I hope I have understood what you are trying to do... If you are trying to show that it achieves the Cramer-Rao Lower Bound then:

1) According to Mathematica there seems to be no closed form solution for the Fisher information, so if it does achieve the bound the variance will have no closed form. Attempting an expression for the variance is not the way forwards...

However

2) from part of a theorem of Amari[1] (I assume others too) if there is to be any unbiased estimator that achieves this bound at all, then it is necessary but not sufficient for

$$\mathbb{E}\left[\frac{\partial^2}{\partial A^2}\log f(x;A)\frac{\partial}{\partial A}\log f(x;A) + \left(\frac{\partial}{\partial A}\log f(x;A) \right)^3\right]= \Gamma^{(m)}(A) = 0$$

which, according to Mathematica, is not zero. Here's a plot of $\Gamma^{(m)}(A) $ for $\sigma = 1$

Plot of $\Gamma(A) with respect to A$

Another condition (which along with the previous one is sufficient) for the bound to hold in equality is that the distribution belong to an exponential family, i.e. be expressible in the form (for some parameters $\xi_i$)

# WORK INSTRUCTION 1
Reproduce the passage on the Cramer-Rao Lower Bound from "Another condition (which" up to and including "some parameters $\xi_i$)".
# WORK INSTRUCTION 2
Write the next part of the passage on the Cramer-Rao Lower Bound, picking up right after its last sentence.
The listing that comes next is separate material, unrelated to the passage on the Cramer-Rao Lower Bound.

Collected data:
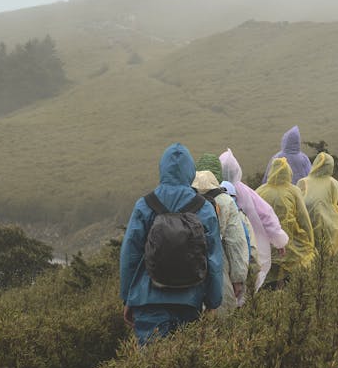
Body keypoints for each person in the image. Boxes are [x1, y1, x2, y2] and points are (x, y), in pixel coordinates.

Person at [119, 143, 223, 345]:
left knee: (151, 366)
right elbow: (214, 259)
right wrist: (213, 301)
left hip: (148, 300)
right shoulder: (204, 209)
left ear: (162, 169)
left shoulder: (145, 205)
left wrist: (128, 298)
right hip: (190, 300)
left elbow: (129, 255)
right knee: (185, 367)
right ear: (190, 171)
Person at [219, 149, 289, 291]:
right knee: (249, 292)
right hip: (253, 250)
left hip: (224, 254)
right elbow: (267, 216)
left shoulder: (214, 191)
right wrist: (279, 241)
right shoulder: (246, 192)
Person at [192, 169, 248, 316]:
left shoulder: (184, 201)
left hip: (187, 279)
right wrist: (238, 279)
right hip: (219, 273)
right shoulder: (226, 201)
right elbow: (235, 243)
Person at [256, 157, 315, 288]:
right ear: (288, 173)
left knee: (268, 279)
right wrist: (311, 241)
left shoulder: (259, 191)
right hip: (291, 246)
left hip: (266, 246)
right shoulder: (293, 191)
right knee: (292, 278)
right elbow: (304, 219)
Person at [298, 152, 338, 257]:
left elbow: (297, 206)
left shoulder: (303, 182)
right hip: (331, 228)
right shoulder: (333, 183)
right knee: (329, 258)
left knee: (312, 258)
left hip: (308, 226)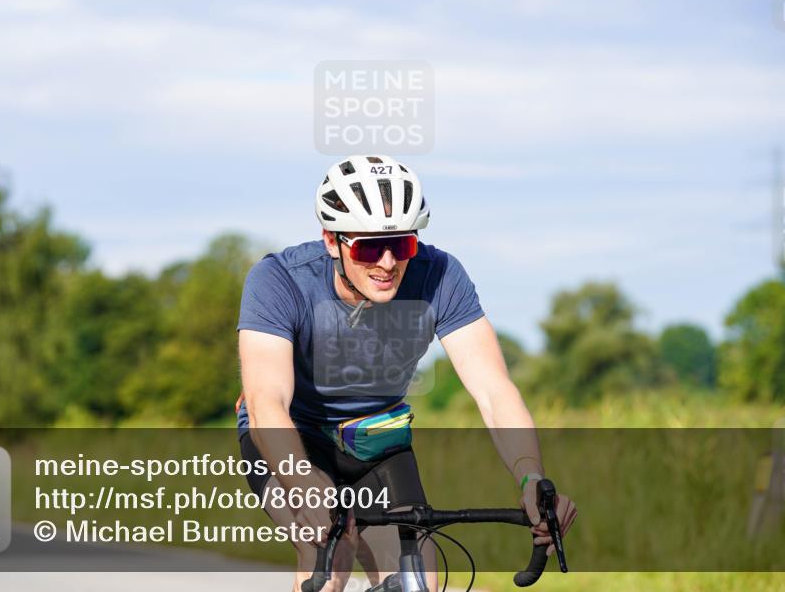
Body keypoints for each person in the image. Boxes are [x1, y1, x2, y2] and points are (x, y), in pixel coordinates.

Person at [236, 155, 575, 592]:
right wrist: (300, 480)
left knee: (419, 581)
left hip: (376, 437)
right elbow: (267, 401)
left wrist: (530, 477)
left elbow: (494, 391)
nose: (389, 263)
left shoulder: (440, 276)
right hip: (293, 436)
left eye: (403, 244)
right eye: (369, 248)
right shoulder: (278, 280)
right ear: (331, 240)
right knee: (328, 554)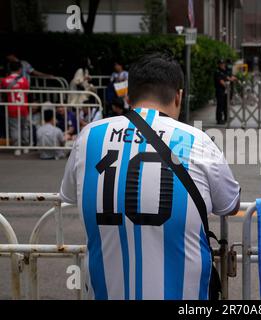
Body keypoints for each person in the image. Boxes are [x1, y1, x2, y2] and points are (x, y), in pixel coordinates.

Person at [59, 53, 241, 300]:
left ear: (129, 95)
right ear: (179, 96)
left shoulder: (89, 136)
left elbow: (69, 194)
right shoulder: (198, 141)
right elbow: (229, 205)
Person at [0, 61, 30, 156]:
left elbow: (3, 93)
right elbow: (27, 92)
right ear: (20, 69)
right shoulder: (24, 80)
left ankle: (17, 148)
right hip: (23, 107)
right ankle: (25, 146)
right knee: (24, 127)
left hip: (11, 107)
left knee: (14, 128)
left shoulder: (5, 80)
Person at [214, 59, 234, 125]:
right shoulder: (217, 72)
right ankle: (219, 119)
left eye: (223, 64)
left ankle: (226, 118)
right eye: (221, 64)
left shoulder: (224, 71)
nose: (223, 65)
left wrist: (232, 79)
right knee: (220, 105)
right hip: (220, 91)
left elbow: (228, 78)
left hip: (225, 91)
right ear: (219, 65)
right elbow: (221, 81)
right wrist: (227, 85)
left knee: (225, 105)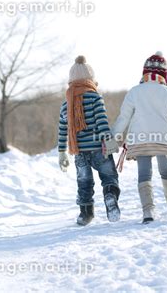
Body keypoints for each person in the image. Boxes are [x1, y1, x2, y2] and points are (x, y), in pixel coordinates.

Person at [112, 52, 167, 224]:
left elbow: (123, 117)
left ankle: (148, 210)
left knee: (144, 173)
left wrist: (114, 136)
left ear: (144, 73)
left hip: (140, 140)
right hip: (163, 139)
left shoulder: (134, 92)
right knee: (166, 170)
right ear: (164, 74)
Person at [57, 55, 121, 226]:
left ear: (71, 80)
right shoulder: (94, 98)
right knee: (109, 177)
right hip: (98, 149)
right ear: (91, 79)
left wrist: (62, 152)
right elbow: (101, 122)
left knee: (84, 183)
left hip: (79, 152)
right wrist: (108, 140)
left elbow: (63, 130)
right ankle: (110, 197)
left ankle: (85, 214)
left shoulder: (66, 104)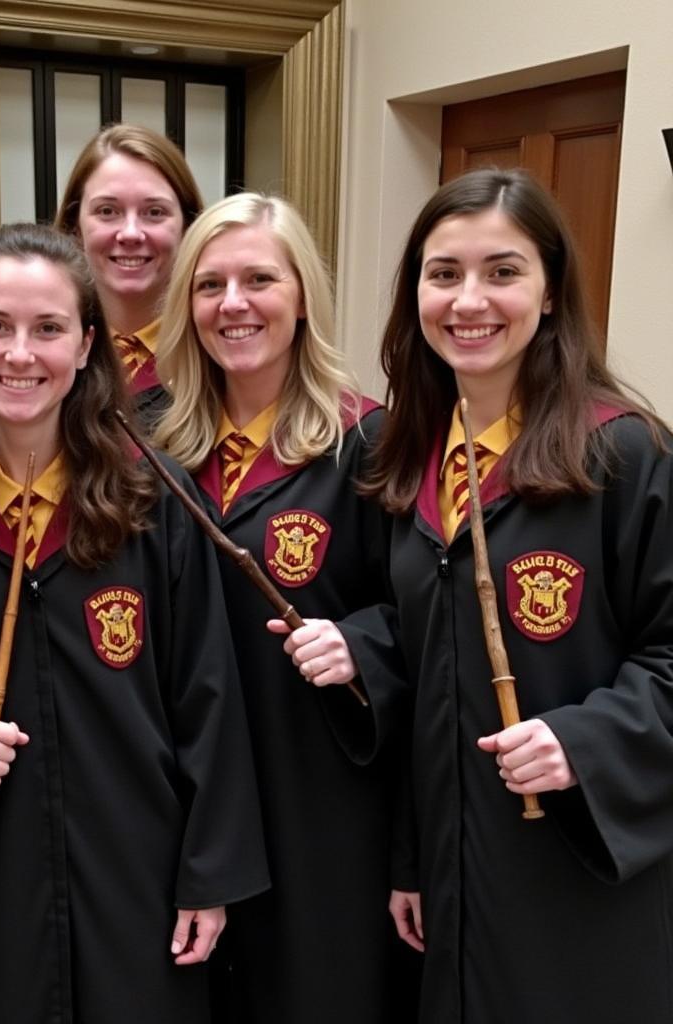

# TASK RESPONSE 1
Another condition (which along with the previous one is sufficient) for the bound to hold in equality is that the distribution belong to an exponential family, i.e. be expressible in the form (for some parameters $\xi_i$)

# TASK RESPONSE 2
$$ f(x;\xi)=\exp\left(C(x) + \sum_i \xi_i F_i(x) - \psi(\xi)\right)$$

Which is impossible as it would require expressing the Bessel function $I_0(kAx)$ in the product form $\exp (C(x) - \log x) \exp (\phi(A))$ which you can't.

So, you wont be able to show that $\hat{A}$ reaches the lower bound, because no unbiased estimator of A does. If it is biased (more likely than not) then you should be talking about squared errors, not the variance.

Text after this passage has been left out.